In August this year, Kuang Ziping, the founding managing partner of Qiming Venture Capital, wrote that these clauses created by dollar funds are rarely used in Silicon Valley, one is because investors with independent judgment ability are generally "despised" by performance bets, and they believe they have enough judgment ability.
The second is that once the bet is made, the founder and the investor will have different dreams, and in order to achieve the indicators of the bet agreement, the management may sacrifice other more important goals.
However, in the past ten years, these clauses have become more and more common in RMB funds, and have even been abused by some funds.
Many investors told Caijing that in the past few years, some state-owned investors have been in a relatively contradictory environment.
On the one hand, state-owned capital needs to invest in key areas, but actual investments are difficult to plan, and many times it is "hard to invest".
On the other hand, the pressure of inspections and inspections from different departments is very large, and the return on investment is forcibly required, but many technology-based start-up companies that meet policy requirements are difficult to achieve returns in the short term.
In order to cope with the pressure of returns, state-owned capital usually chooses to enforce clauses and even sue.
The aforementioned investor mentioned that this approach is actually very likely to not get back the investment, mainly to "have an account".
Some investors are optimistic about whether the new regulations for fault tolerance and exemption from liability introduced by many places can alleviate similar situations, and they believe that extending the fund term and increasing the loss tolerance rate can indeed alleviate the pressure on investors.

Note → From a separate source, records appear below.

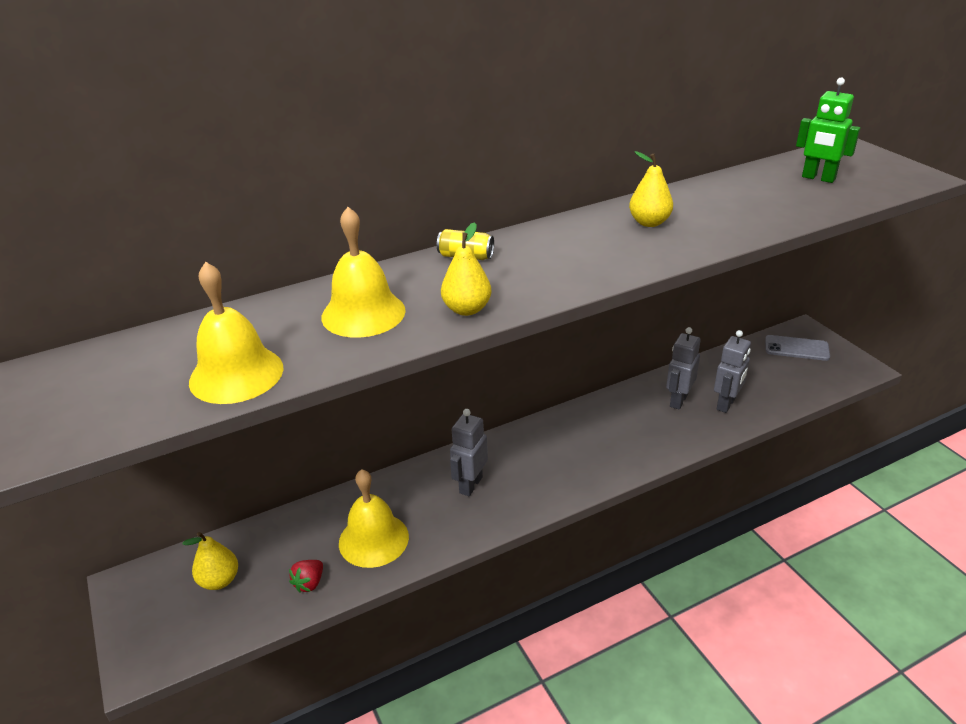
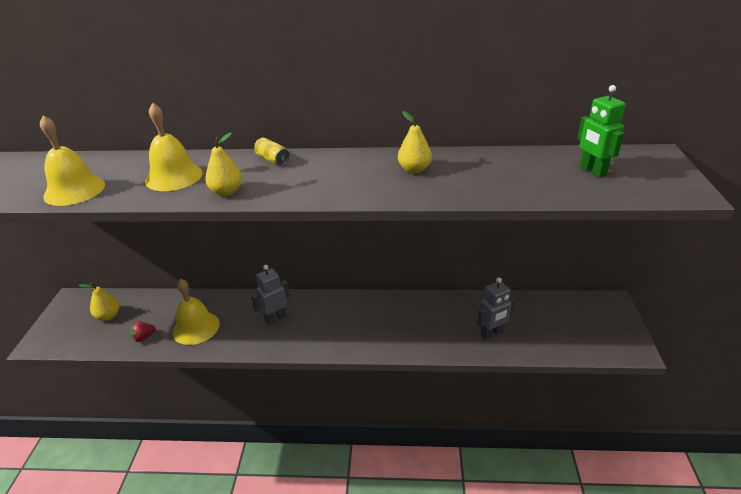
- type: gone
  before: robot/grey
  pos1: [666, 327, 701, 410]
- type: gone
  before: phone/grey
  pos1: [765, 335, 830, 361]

However, some clauses involving specific implementation are still not clear enough, such as how to calculate the return rate, whether it is necessary to calculate the direct return after listing and acquisition, or to calculate according to the current valuation; whether to calculate according to the overall return of the fund or according to the return of a single period, etc.
In addition, some investors are worried that under the new regulations, if the fund still has losses beyond the requirements, will it face stricter accountability, "we may be even more cautious."
Today, state-owned capital has become an important force in promoting innovation and entrepreneurship, and investment and innovation and entrepreneurship are long-term actions, and sufficient development space is crucial.
From the central to local governments, various related policies have been introduced, and it can be seen that state-owned capital is constantly exploring and adjusting strategies to play a greater value.当然可以,不过您还没有提供需要翻译的内容。请提供您想要翻译的文本,我会帮您翻译成英文。